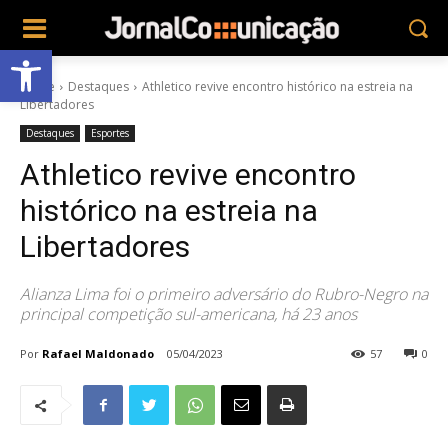
Abrir a barra de ferramentas
Home
Destaques
Athletico revive encontro histórico na estreia na
Libertadores
Destaques
Esportes
Athletico revive encontro
histórico na estreia na
Libertadores
Alianza Lima foi o primeiro adversário do Rubro-Negro na
principal competição sul-americana, há 23 anos
Por
Rafael Maldonado
05/04/2023
57
0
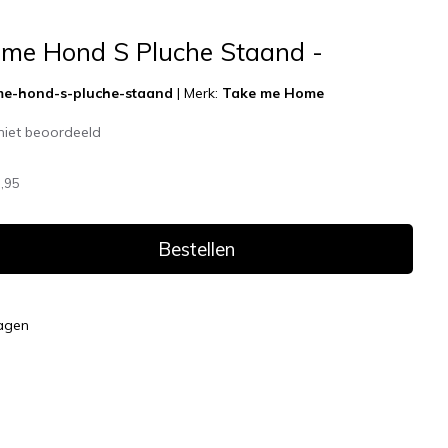
me Hond S Pluche Staand -
e-hond-s-pluche-staand
|
Merk:
Take me Home
niet beoordeeld
,95
Bestellen
dagen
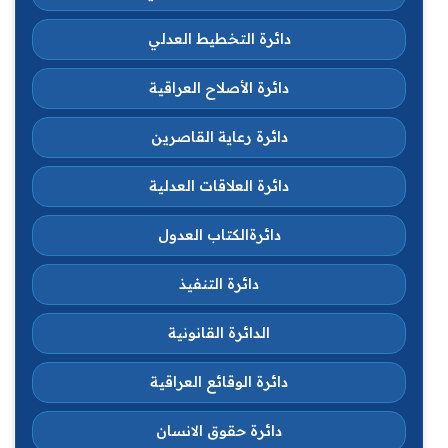
دائرة التخطيط العدلي
دائرة الأصلاح العراقية
دائرة رعاية القاصرين
دائرة العلاقات العدلية
دائرةالكتاب العدول
دائرة التنفيذ
الدائرة القانونية
دائرة الوقائع العراقية
دائرة حقوق الانسان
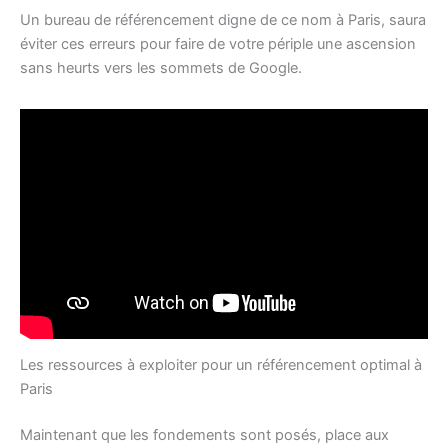
Un bureau de référencement digne de ce nom à Paris, saura
éviter ces erreurs pour faire de votre périple une ascension
sans heurts vers les sommets de Google.
Les ressources à exploiter pour un référencement optimal à
Paris
Maintenant que les fondements sont posés, place aux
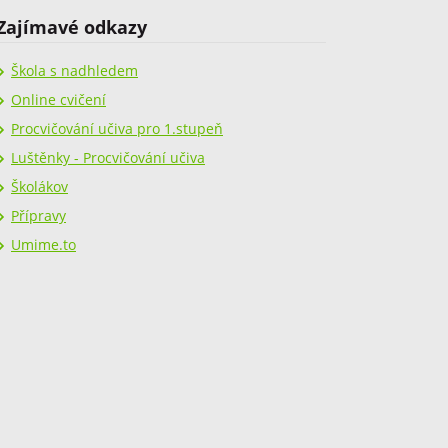
Zajímavé odkazy
Škola s nadhledem
Online cvičení
Procvičování učiva pro 1.stupeň
Luštěnky - Procvičování učiva
Školákov
Přípravy
Umime.to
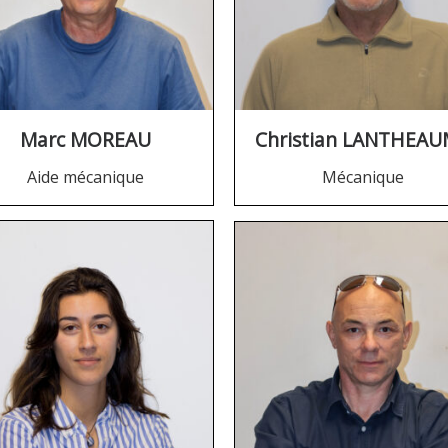
Marc MOREAU
Christian LANTHEA
Aide mécanique
Mécanique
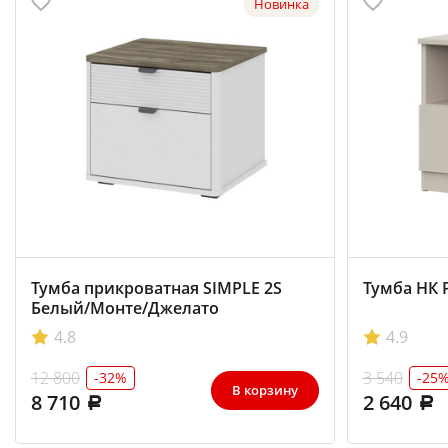
Новинка
Тумба прикроватная SIMPLE 2S
Тумба НК
Белый/Монте/Джелато
4.8
4.9
12 800
3 540
-32%
-25
В корзину
8 710
2 640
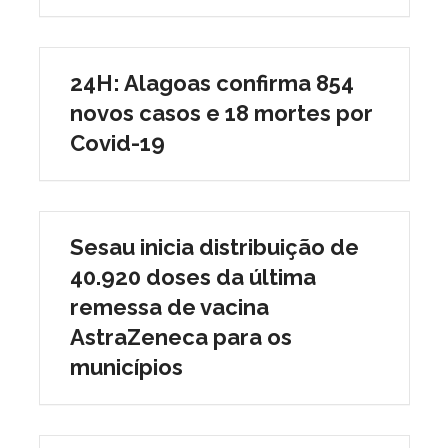
24H: Alagoas confirma 854
novos casos e 18 mortes por
Covid-19
Sesau inicia distribuição de
40.920 doses da última
remessa de vacina
AstraZeneca para os
municípios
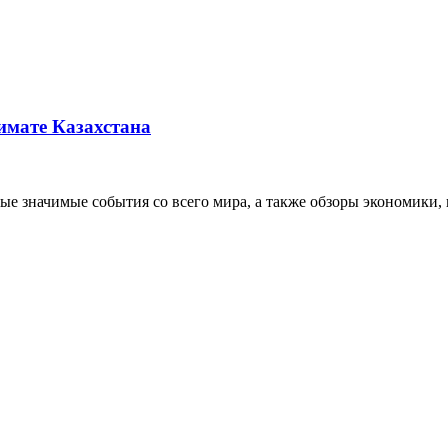
имате Казахстана
 значимые события со всего мира, а также обзоры экономики, п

- **Work instructions**
Can you quote every one of the lines above word for word, leaving the pictures out?

- **Problem solution**
Abrir a barra de ferramentas
Home
Destaques
Athletico revive encontro histórico na estreia na
Libertadores
Destaques
Esportes
Athletico revive encontro
histórico na estreia na
Libertadores
Alianza Lima foi o primeiro adversário do Rubro-Negro na
principal competição sul-americana, há 23 anos
Por
Rafael Maldonado
05/04/2023
57
0
me Hond S Pluche Staand -
e-hond-s-pluche-staand
|
Merk:
Take me Home
niet beoordeeld
,95
Bestellen
dagen
دائرة التخطيط العدلي
دائرة الأصلاح العراقية
دائرة رعاية القاصرين
دائرة العلاقات العدلية
دائرةالكتاب العدول
دائرة التنفيذ
الدائرة القانونية
دائرة الوقائع العراقية
دائرة حقوق الانسان
Un bureau de référencement digne de ce nom à Paris, saura
éviter ces erreurs pour faire de votre périple une ascension
sans heurts vers les sommets de Google.
Les ressources à exploiter pour un référencement optimal à
Paris
Maintenant que les fondements sont posés, place aux
Zajímavé odkazy
Škola s nadhledem
Online cvičení
Procvičování učiva pro 1.stupeň
Luštěnky - Procvičování učiva
Školákov
Přípravy
Umime.to
Marc MOREAU
Christian LANTHEA
Aide mécanique
Mécanique
Новинка
Тумба прикроватная SIMPLE 2S
Тумба НК
Белый/Монте/Джелато
4.8
4.9
12 800
3 540
-32%
-25
В корзину
8 710
2 640
24H: Alagoas confirma 854
novos casos e 18 mortes por
Covid-19
Sesau inicia distribuição de
40.920 doses da última
remessa de vacina
AstraZeneca para os
municípios
имате Казахстана
 значимые события со всего мира, а также обзоры экономики, п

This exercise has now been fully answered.